• ACTION ITEM:
Copy out the text of the entries word for word, starting at the very beginning of the entries and ending with the line that contains "еріть свою мову", including that line. Leave the pictures out of your answer.
┄┄┄┄┄┄┄┄┄┄
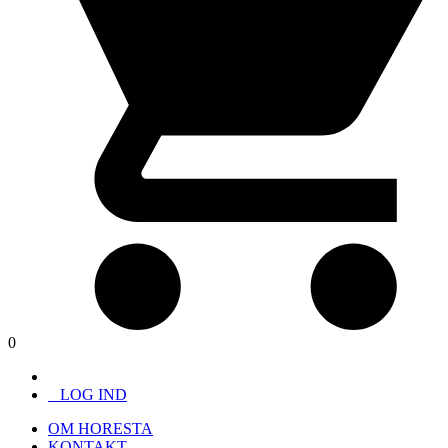
0
LOG IND
OM HORESTA
KONTAKT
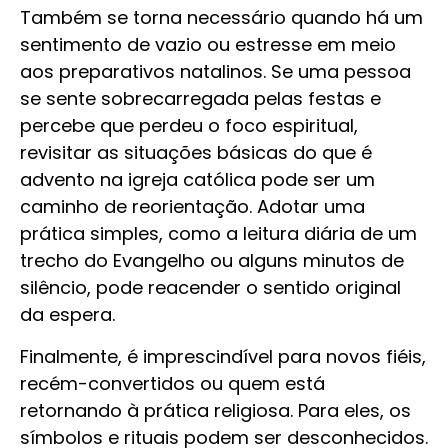
Também se torna necessário quando há um
sentimento de vazio ou estresse em meio
aos preparativos natalinos. Se uma pessoa
se sente sobrecarregada pelas festas e
percebe que perdeu o foco espiritual,
revisitar as situações básicas do que é
advento na igreja católica pode ser um
caminho de reorientação. Adotar uma
prática simples, como a leitura diária de um
trecho do Evangelho ou alguns minutos de
silêncio, pode reacender o sentido original
da espera.
Finalmente, é imprescindível para novos fiéis,
recém-convertidos ou quem está
retornando à prática religiosa. Para eles, os
símbolos e rituais podem ser desconhecidos.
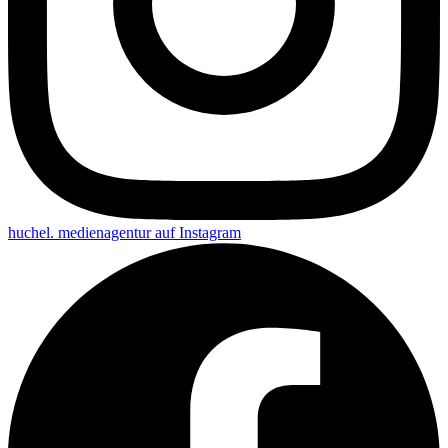
huchel. medienagentur auf
Instagram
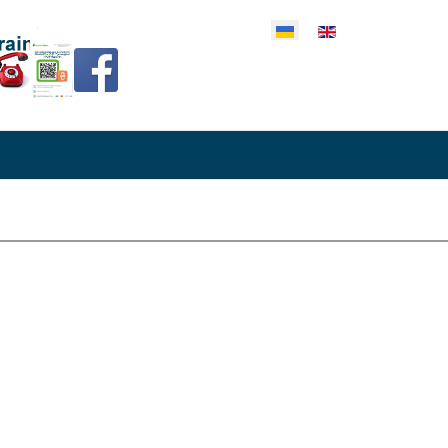
еріть свою мову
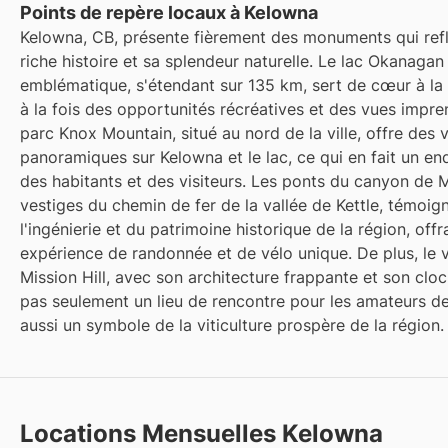
Points de repère locaux à Kelowna
Kelowna, CB, présente fièrement des monuments qui refl
riche histoire et sa splendeur naturelle. Le lac Okanagan
emblématique, s'étendant sur 135 km, sert de cœur à la v
à la fois des opportunités récréatives et des vues impre
parc Knox Mountain, situé au nord de la ville, offre des 
panoramiques sur Kelowna et le lac, ce qui en fait un end
des habitants et des visiteurs. Les ponts du canyon de 
vestiges du chemin de fer de la vallée de Kettle, témoig
l'ingénierie et du patrimoine historique de la région, off
expérience de randonnée et de vélo unique. De plus, le 
Mission Hill, avec son architecture frappante et son cloc
pas seulement un lieu de rencontre pour les amateurs de
aussi un symbole de la viticulture prospère de la région.
Locations Mensuelles Kelowna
┄┄┄┄┄┄┄┄┄┄
• ANSWER SECTION:
0
LOG IND
OM HORESTA
KONTAKT
Também se torna necessário quando há um
sentimento de vazio ou estresse em meio
aos preparativos natalinos. Se uma pessoa
se sente sobrecarregada pelas festas e
percebe que perdeu o foco espiritual,
revisitar as situações básicas do que é
advento na igreja católica pode ser um
caminho de reorientação. Adotar uma
prática simples, como a leitura diária de um
trecho do Evangelho ou alguns minutos de
silêncio, pode reacender o sentido original
da espera.
Finalmente, é imprescindível para novos fiéis,
recém-convertidos ou quem está
retornando à prática religiosa. Para eles, os
símbolos e rituais podem ser desconhecidos.
huchel. medienagentur auf
Instagram
еріть свою мову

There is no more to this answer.